• _DESCRIPTION OF THE TASK_
Reproduce, word for word, the lines in the material below starting with the one that has "39: (456, 136, 801.83)" and going on through the one that has "19: (896, 188, 121.43)". Leave out all pictures.

*** Begin section ***

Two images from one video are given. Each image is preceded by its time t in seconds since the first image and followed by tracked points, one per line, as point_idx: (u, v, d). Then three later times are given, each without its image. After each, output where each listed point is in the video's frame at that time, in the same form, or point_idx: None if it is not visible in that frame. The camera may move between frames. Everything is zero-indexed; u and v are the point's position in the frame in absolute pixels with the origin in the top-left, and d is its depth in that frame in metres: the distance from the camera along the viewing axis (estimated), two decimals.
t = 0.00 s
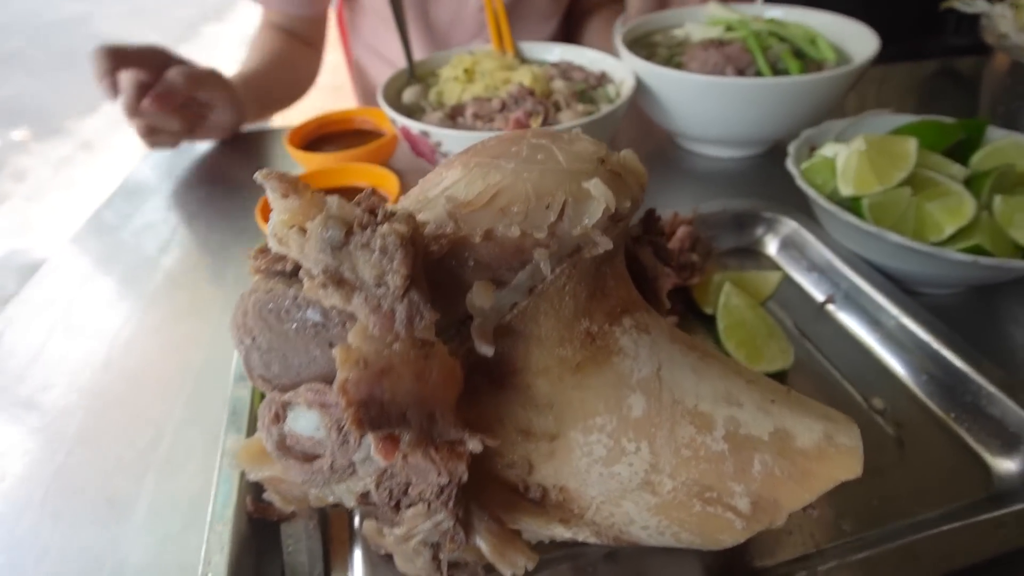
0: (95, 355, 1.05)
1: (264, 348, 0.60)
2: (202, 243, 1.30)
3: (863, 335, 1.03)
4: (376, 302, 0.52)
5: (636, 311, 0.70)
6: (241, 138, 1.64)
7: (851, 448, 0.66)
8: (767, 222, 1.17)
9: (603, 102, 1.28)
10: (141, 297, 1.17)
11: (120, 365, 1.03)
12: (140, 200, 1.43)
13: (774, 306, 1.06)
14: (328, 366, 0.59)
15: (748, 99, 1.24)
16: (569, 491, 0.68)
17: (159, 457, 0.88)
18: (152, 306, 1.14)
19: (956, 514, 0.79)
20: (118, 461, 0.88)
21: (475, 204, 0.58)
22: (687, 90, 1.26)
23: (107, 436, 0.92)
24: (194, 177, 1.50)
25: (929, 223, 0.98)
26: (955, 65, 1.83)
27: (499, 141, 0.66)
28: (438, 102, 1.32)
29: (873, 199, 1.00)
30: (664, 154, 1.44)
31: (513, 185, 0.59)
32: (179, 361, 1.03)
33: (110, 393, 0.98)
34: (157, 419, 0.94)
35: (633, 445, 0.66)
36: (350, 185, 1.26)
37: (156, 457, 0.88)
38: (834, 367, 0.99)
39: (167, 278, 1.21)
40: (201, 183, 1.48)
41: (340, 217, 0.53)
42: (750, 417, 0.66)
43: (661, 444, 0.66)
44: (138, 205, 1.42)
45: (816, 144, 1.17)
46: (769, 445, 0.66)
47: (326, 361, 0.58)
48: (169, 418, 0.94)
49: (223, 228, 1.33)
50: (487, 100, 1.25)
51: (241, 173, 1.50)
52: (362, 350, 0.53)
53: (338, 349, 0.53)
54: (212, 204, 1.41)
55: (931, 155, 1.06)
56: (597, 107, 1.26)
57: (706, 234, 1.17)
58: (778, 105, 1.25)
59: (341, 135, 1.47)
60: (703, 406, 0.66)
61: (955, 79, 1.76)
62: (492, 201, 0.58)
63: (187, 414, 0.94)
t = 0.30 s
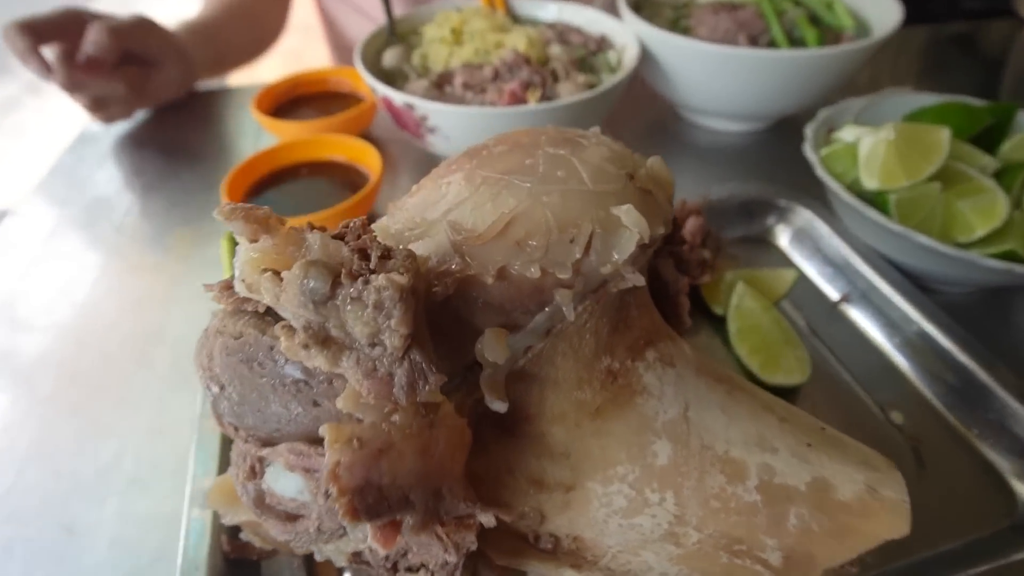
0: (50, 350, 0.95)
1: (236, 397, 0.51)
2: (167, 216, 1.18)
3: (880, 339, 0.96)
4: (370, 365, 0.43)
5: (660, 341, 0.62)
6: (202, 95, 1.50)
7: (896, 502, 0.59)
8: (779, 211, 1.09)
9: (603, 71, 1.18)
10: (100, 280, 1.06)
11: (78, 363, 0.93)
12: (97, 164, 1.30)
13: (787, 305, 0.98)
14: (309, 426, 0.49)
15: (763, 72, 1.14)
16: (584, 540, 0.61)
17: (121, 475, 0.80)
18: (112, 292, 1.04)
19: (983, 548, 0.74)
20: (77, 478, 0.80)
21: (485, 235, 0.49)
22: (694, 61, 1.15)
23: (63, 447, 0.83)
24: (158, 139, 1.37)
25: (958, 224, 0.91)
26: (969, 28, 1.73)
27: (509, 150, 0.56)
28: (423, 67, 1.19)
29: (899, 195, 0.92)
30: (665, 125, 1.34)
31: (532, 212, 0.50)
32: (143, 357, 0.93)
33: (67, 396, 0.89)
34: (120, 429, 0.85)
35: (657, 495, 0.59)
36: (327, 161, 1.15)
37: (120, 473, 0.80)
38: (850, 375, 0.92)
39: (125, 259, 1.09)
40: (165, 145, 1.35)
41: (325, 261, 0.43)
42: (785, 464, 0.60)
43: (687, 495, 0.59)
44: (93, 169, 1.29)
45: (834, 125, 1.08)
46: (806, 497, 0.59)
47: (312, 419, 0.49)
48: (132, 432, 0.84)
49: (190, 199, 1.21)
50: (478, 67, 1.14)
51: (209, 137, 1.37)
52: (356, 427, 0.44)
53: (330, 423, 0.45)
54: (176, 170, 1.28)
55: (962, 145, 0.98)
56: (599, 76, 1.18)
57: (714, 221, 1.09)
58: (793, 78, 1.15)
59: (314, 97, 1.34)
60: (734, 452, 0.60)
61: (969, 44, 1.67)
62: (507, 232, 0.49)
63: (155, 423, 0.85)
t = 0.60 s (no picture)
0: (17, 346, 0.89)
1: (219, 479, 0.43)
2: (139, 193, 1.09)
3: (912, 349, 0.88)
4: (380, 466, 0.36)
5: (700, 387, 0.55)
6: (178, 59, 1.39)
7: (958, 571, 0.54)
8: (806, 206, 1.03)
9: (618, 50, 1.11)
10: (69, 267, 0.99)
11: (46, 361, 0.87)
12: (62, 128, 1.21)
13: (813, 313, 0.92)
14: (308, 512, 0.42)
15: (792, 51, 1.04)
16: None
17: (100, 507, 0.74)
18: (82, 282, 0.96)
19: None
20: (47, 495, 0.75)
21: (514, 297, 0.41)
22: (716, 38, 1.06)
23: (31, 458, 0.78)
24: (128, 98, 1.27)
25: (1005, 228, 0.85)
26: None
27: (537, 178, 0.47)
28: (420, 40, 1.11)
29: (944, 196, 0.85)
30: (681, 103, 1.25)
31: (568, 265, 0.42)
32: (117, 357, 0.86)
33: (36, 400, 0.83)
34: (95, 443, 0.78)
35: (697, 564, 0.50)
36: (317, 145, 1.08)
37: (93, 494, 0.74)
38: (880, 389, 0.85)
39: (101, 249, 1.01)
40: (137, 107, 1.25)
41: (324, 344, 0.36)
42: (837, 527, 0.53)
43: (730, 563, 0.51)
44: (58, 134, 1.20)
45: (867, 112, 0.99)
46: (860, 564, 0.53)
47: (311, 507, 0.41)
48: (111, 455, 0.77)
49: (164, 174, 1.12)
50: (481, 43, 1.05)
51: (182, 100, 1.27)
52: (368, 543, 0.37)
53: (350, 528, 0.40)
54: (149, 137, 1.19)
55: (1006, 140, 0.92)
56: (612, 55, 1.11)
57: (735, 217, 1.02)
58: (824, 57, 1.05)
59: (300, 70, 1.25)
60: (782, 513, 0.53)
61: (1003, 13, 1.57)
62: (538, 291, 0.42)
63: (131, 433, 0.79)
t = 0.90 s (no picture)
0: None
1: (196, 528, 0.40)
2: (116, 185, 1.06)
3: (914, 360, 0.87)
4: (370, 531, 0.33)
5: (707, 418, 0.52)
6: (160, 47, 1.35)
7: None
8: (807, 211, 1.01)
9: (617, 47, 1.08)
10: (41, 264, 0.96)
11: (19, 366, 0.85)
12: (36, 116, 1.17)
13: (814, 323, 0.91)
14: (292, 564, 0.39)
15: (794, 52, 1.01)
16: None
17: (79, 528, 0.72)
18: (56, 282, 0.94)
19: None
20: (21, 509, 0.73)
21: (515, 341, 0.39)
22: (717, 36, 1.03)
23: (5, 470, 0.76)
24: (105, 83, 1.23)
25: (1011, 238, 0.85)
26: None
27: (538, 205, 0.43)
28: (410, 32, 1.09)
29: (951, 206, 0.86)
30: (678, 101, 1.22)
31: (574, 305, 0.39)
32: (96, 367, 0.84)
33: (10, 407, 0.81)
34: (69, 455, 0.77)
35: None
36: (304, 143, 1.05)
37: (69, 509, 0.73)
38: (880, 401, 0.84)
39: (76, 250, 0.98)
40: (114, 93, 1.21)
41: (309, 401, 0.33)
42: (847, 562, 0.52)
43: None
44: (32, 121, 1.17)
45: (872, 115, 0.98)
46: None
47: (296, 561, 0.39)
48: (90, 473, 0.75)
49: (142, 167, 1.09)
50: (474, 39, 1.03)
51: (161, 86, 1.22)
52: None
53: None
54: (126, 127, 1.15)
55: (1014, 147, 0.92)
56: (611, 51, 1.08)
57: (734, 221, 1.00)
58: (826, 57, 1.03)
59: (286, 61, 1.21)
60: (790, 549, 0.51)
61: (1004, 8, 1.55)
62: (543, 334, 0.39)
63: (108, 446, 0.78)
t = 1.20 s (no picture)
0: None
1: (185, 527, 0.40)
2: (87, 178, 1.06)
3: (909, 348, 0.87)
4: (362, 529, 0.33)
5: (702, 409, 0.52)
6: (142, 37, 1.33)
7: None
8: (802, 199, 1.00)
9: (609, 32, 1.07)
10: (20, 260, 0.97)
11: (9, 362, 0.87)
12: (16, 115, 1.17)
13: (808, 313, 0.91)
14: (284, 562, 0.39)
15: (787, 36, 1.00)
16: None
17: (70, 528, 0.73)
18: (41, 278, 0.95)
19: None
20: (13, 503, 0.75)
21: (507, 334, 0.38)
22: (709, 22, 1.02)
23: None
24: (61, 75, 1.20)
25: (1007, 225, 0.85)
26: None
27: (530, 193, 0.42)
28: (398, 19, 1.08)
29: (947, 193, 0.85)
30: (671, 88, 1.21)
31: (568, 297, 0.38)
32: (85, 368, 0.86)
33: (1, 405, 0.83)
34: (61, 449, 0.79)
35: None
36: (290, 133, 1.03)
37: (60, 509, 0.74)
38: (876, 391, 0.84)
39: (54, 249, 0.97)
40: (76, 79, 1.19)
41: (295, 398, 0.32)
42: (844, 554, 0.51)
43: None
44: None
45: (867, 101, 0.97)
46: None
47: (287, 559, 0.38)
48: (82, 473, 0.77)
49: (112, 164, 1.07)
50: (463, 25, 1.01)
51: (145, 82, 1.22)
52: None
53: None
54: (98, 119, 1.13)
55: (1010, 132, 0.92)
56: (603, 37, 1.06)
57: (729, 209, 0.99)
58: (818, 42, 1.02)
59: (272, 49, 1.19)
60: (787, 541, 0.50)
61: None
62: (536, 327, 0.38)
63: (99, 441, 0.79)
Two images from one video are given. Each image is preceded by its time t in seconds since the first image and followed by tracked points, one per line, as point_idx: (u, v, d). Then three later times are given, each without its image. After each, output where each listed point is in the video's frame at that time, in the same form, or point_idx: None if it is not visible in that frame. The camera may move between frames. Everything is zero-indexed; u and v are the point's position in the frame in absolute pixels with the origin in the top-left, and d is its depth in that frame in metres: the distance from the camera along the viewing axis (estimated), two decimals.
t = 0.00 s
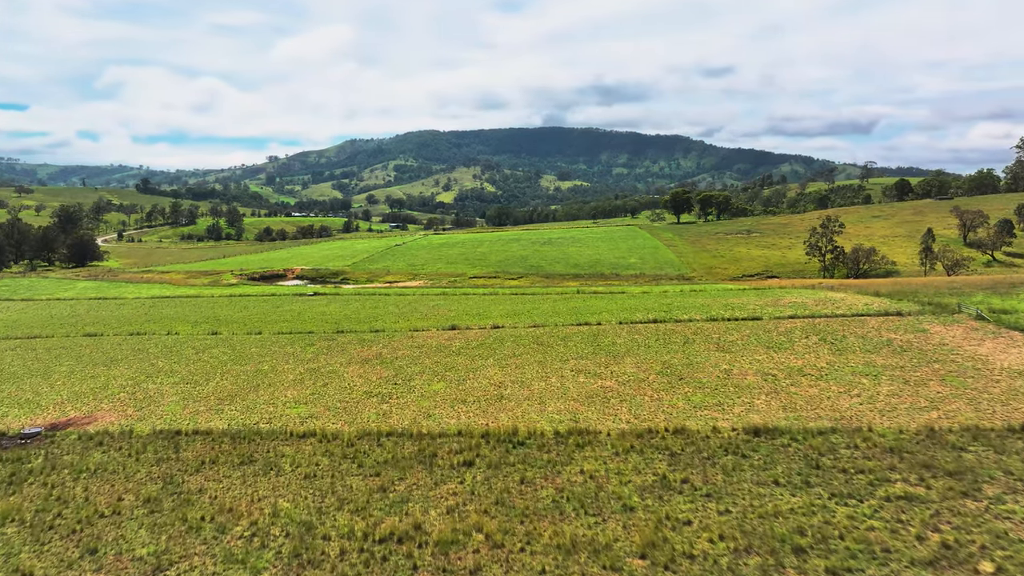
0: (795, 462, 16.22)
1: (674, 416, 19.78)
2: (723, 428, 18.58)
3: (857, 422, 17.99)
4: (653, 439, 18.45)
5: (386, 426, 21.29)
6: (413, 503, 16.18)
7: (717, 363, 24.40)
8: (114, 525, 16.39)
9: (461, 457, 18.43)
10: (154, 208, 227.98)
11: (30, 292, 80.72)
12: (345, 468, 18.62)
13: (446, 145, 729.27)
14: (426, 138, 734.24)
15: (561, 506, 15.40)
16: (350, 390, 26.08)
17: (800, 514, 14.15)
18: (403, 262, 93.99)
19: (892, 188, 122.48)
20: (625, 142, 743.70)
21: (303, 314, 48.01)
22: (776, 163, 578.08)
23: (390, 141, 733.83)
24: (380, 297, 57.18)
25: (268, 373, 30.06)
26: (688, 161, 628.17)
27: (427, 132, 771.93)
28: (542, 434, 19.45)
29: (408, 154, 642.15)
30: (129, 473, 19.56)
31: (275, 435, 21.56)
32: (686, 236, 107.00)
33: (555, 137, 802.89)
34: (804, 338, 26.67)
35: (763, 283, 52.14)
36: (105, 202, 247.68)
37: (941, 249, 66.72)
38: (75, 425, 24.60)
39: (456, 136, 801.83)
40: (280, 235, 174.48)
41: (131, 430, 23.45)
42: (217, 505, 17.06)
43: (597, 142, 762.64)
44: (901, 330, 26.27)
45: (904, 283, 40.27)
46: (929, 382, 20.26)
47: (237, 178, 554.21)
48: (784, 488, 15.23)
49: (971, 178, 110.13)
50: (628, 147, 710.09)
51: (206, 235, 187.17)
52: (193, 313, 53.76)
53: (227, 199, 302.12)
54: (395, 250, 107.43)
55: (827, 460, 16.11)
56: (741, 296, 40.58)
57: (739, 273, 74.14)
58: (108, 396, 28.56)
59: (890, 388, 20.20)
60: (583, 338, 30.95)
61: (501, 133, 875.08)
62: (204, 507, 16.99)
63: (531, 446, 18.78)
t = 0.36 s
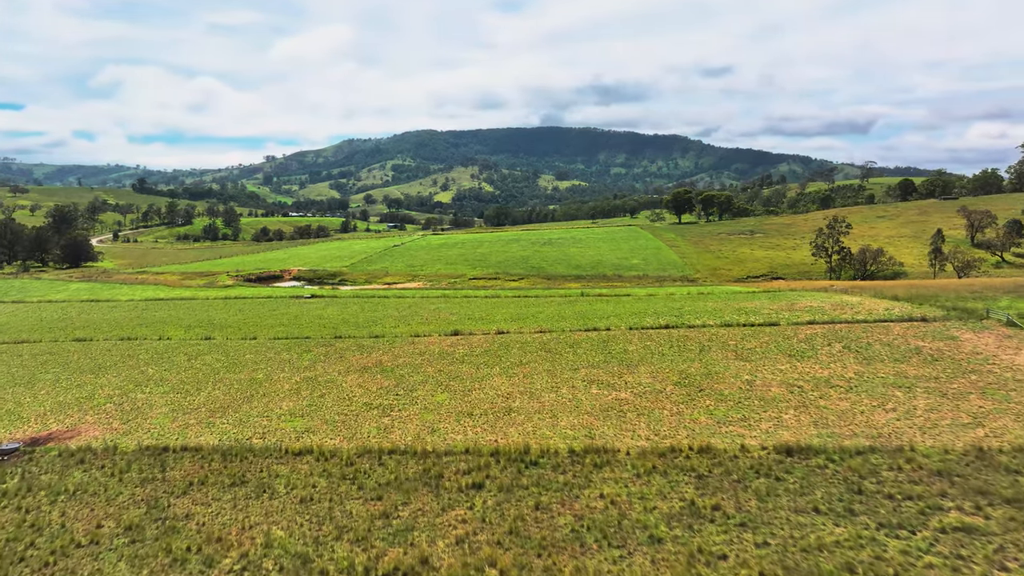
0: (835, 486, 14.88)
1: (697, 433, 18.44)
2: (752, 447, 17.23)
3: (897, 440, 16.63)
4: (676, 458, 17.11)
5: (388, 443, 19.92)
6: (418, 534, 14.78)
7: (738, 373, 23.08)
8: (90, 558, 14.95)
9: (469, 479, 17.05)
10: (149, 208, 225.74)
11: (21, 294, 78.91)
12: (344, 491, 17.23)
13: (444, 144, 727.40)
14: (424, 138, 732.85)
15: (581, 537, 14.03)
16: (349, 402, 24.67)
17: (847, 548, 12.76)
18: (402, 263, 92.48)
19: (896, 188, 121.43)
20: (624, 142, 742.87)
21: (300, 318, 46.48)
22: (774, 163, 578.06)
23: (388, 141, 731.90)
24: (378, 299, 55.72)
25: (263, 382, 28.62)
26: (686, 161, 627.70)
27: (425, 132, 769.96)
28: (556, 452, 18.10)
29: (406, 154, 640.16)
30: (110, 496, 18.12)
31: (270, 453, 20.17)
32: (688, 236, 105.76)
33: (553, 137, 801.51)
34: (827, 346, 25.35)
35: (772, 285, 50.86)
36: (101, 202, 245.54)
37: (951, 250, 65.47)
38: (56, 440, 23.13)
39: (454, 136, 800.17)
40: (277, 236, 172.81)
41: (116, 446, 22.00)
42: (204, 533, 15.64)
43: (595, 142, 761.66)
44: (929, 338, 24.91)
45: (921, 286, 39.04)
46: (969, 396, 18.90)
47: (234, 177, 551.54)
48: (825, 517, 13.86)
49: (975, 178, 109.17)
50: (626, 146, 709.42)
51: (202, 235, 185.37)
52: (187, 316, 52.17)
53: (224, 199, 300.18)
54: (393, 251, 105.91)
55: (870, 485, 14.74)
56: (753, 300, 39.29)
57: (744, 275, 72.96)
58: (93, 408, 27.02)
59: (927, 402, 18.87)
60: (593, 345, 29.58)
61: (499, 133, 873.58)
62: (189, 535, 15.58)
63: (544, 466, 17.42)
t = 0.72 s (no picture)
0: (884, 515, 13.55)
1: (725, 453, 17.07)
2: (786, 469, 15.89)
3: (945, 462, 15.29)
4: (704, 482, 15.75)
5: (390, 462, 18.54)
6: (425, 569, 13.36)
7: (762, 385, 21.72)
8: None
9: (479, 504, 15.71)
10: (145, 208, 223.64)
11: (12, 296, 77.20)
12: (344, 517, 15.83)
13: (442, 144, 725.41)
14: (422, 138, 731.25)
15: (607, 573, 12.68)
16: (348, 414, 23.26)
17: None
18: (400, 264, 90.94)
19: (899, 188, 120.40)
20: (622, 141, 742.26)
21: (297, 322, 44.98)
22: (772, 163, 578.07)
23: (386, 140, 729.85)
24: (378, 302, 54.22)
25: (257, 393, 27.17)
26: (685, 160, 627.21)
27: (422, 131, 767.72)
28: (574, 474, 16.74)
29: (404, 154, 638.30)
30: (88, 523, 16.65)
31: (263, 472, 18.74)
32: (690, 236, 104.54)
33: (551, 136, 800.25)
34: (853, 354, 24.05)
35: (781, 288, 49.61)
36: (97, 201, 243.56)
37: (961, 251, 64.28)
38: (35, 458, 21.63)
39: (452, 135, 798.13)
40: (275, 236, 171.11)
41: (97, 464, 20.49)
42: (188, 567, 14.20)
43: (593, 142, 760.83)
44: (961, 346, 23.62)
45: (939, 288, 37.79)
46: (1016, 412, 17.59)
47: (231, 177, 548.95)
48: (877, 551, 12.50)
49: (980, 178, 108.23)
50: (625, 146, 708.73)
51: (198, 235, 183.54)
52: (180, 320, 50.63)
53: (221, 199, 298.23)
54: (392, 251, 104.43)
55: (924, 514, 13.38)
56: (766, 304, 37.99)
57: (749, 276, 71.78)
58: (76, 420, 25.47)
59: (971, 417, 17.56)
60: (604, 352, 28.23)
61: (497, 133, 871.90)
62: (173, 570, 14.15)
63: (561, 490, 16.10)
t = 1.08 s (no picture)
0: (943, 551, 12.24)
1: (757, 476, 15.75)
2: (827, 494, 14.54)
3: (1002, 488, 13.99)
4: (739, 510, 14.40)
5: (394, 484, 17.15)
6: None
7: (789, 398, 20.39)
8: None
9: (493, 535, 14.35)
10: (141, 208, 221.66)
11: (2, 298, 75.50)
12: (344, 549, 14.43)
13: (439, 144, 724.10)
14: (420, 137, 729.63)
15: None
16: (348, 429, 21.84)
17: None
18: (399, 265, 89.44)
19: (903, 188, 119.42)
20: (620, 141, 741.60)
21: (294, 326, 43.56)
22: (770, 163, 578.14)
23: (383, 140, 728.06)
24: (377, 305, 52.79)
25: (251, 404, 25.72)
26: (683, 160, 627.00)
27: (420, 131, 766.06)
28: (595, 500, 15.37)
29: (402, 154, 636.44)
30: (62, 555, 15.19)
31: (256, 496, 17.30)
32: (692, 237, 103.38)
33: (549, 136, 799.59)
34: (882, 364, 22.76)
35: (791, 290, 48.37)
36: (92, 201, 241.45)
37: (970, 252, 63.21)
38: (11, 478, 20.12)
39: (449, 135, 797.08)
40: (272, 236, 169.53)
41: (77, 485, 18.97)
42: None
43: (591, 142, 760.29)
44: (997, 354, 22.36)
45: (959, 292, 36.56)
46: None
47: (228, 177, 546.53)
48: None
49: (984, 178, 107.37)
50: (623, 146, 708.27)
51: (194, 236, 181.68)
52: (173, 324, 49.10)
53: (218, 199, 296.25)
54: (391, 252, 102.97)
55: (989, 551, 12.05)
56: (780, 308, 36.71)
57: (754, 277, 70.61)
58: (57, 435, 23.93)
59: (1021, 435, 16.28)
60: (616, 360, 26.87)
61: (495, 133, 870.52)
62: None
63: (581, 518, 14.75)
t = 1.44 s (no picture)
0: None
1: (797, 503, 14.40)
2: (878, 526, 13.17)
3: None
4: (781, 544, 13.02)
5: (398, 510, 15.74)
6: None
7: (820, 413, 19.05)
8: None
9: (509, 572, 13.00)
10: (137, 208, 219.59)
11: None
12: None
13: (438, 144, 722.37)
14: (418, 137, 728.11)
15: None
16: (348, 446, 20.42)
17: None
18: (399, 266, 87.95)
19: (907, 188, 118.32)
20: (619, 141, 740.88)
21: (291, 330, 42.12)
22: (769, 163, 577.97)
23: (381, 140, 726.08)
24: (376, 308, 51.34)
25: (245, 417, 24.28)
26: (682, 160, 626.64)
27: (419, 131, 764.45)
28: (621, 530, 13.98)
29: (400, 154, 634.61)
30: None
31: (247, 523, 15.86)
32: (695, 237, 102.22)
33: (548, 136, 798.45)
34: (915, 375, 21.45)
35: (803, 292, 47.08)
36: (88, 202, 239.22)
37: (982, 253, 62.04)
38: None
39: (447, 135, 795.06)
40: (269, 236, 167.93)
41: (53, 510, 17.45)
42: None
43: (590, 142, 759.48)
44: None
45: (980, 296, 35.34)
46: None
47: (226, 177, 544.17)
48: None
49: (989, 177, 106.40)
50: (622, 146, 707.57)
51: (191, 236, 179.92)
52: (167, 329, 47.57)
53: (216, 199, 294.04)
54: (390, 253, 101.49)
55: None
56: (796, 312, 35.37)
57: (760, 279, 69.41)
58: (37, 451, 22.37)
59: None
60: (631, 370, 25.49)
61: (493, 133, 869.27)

*** End section ***

• _PROBLEM SOLUTION_
39: (456, 136, 801.83)
40: (280, 235, 174.48)
41: (131, 430, 23.45)
42: (217, 505, 17.06)
43: (597, 142, 762.64)
44: (901, 330, 26.27)
45: (904, 283, 40.27)
46: (929, 382, 20.26)
47: (237, 178, 554.21)
48: (784, 488, 15.23)
49: (971, 178, 110.13)
50: (628, 147, 710.09)
51: (206, 235, 187.17)
52: (193, 313, 53.76)
53: (227, 199, 302.12)
54: (395, 250, 107.43)
55: (827, 460, 16.11)
56: (741, 296, 40.58)
57: (739, 273, 74.14)
58: (108, 396, 28.56)
59: (890, 388, 20.20)
60: (583, 338, 30.95)
61: (501, 133, 875.08)
62: (204, 507, 16.99)
63: (531, 446, 18.78)
t = 0.36 s
0: (835, 486, 14.88)
1: (697, 433, 18.44)
2: (752, 447, 17.23)
3: (897, 440, 16.63)
4: (676, 458, 17.11)
5: (388, 443, 19.92)
6: (418, 534, 14.78)
7: (738, 373, 23.08)
8: (90, 558, 14.95)
9: (469, 479, 17.05)
10: (149, 208, 225.74)
11: (21, 294, 78.91)
12: (344, 491, 17.23)
13: (444, 144, 727.40)
14: (424, 138, 732.85)
15: (581, 537, 14.03)
16: (349, 402, 24.67)
17: (847, 548, 12.76)
18: (402, 263, 92.48)
19: (896, 188, 121.43)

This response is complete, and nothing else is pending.